• _À faire_:
1 > Traduisez en anglais la phrase suivante du texte sur la publicité : « Quand on regarde la répartition des secteurs annonceurs, on constate, en effet, qu'ils sont toujours axés sur la mère et son enfant. »
2 > Continuez le texte sur la publicité à la suite de sa dernière phrase.

• _Texte fourni_:

#####

La publicité reste majoritairement sexiste


La prise en compte de cette cible se heurte également aux freins du marché publicitaire. Quand on regarde la répartition des secteurs annonceurs, on constate, en effet, qu'ils sont toujours axés sur la mère et son enfant. L'an dernier, le tiercé gagnant des 3 317 pages de publicité (+ 0,3 % selon TNS Media Intelligence) se composait à 22 % d'Alimentation, à 15 % d'Hygiène-Beauté et à 13 % de Distribution (hypers-supers et magasins de puériculture). On est encore très loin d'imaginer, voire un jour figurer une annonce de Nivea For Men dans un magazine parental, même si Jean-François Pascal, directeur du marketing, note en souriant que, « compte tenu de l'évolution du nombre de foyers monoparentaux, cela peut me donner des idées.» On est toujours plutôt dans le cas de figure d'un Mixa pour qui « la mère est l'humus de la marque,» dixit le service de communication. « Avant même de penser à la cible des pères, notre problématique est d'abord de désenclaver nos titres, de les “déghettoiser” dans l'esprit du marché de la seule cible des femmes enceintes, estime de son côté Francesca Colin. C'est d'ailleurs pour cela que, depuis trois ans, nous mettons également en avant trois niveaux de discours féminins, celui des mères après la naissance, des femmes qui souhaitent renouer avec la séduction et des chefs du foyer responsables des achats.» Un discours marketing notamment véhiculé par l'offre “Esprit de famille” qui réunit commercialement Parents, Enfant Magazine et Top Famille pour légitimer l'offre par rapport à la presse féminine sur les campagnes beauté, alimentation, entretien, transport. Chez Famili, Vincent Soulier met en avant « la caution de Marie-Claire et les liens privilégiés que le groupe entretient avec le secteur de la Beauté qui explique le fait que nous soyons les premiers à avoir convaincu ce marché ».

#####

• _Données brutes_:
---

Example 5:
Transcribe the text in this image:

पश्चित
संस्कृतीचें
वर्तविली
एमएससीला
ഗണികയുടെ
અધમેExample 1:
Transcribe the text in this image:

#####

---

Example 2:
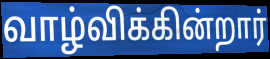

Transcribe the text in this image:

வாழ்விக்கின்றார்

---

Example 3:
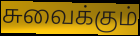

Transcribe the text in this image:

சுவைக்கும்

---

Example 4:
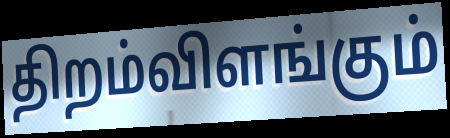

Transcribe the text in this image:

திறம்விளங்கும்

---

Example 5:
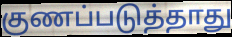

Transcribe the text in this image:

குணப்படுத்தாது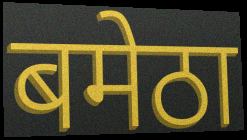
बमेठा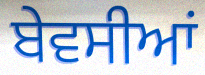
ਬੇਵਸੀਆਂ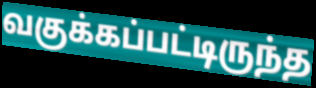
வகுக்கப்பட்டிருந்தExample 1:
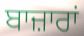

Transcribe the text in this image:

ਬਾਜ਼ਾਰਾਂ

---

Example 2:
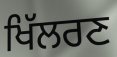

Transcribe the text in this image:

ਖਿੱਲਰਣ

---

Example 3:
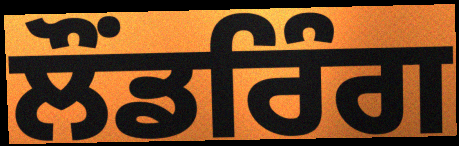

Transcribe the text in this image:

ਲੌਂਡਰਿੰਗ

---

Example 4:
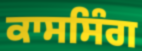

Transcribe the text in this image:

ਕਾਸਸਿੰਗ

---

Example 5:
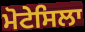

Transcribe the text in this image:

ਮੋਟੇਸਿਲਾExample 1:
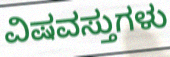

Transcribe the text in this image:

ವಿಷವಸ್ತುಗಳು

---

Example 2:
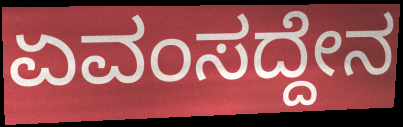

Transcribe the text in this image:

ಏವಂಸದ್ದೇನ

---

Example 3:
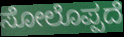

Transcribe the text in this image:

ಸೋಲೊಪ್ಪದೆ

#####

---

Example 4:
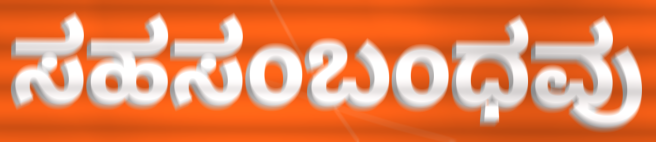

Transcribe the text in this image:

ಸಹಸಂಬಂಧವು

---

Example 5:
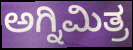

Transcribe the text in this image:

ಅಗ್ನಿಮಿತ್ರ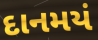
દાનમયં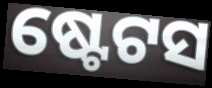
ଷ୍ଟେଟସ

#####

• _Réponses finales_:
1 > When you look at the breakdown of advertising sectors, you do in fact see that they are still focused on the mother and her child.

2 >
Amorce d'un nouveau discours publicitaire S


i mon papa a plutôt bien démarré son lancement en bénéficiant de campagnes de marques de grosse puériculture comme Bébé Confort ou Graco, de laits comme Gallia ou d'alimentation infantile comme Blédina, les annonceurs se font aujourd'hui plus rares. « Pour l'hygiène et le soin masculin, par exemple, on nous dit que l'image du papa renvoie une image féminine qui ne cadre pas avec les hommes musclés mis en scène par les marques de cosmétiques ou de parfums, raconte Frédéric Ragot. Plus généralement, si les annonceurs trouvent le concept intéressant, le père n'a jamais été vraiment une cible publicitaire et ne l'est toujours pas. » Peu osent, en effet, s'adresser directement au père si ce n'est de manière humoristique, et à la télévision seulement, à l'image du film Eveil de Lactel qui montre un père faisant le gâteux devant son bébé. En cela, une marque comme Peaudouce est clairement l'exception qui confirme la règle. Dans l'univers très cadré des couches, la marque franco-française de Kimberly Clark est, en effet, la seule du genre à mettre le père en scène au même titre que la mère. Une stratégie lancée il y a un an avec un repositionnement qui s'est également matérialisé par un concept de couches illustrées autour du thème des “Moments magique en famille”. On voit ainsi sur les packagings un père en situation de change de son bébé, un visuel également repris en TV mais aussi en presse parentale féminine et masculine. « A la différence de Pampers, qui vise les mères perfectionnistes, nos marques s'adressent aux mères pragmatiques, explique Cédric Bachellerie, directeur marketing hygiène bébé de Kimberly Clark. Les produits Huggies concernent les mères et femmes à la fois tandis que ceux de Peaudouce s'adressent plus aux femmes qui sont mères avant tout, très axées sur la cellule familiale, qu'elles n'envisagent qu'au sein d'une relation à trois, dans laquelle le père a pleinement son rôle à jouer.» KCC France, pour qui l'hygiène bébé représente 36% des 283 millions d'euros€ de chiffre d'affaires global, a d'ailleurs réalisé une étude sur les pères qui sera utilisée en communication.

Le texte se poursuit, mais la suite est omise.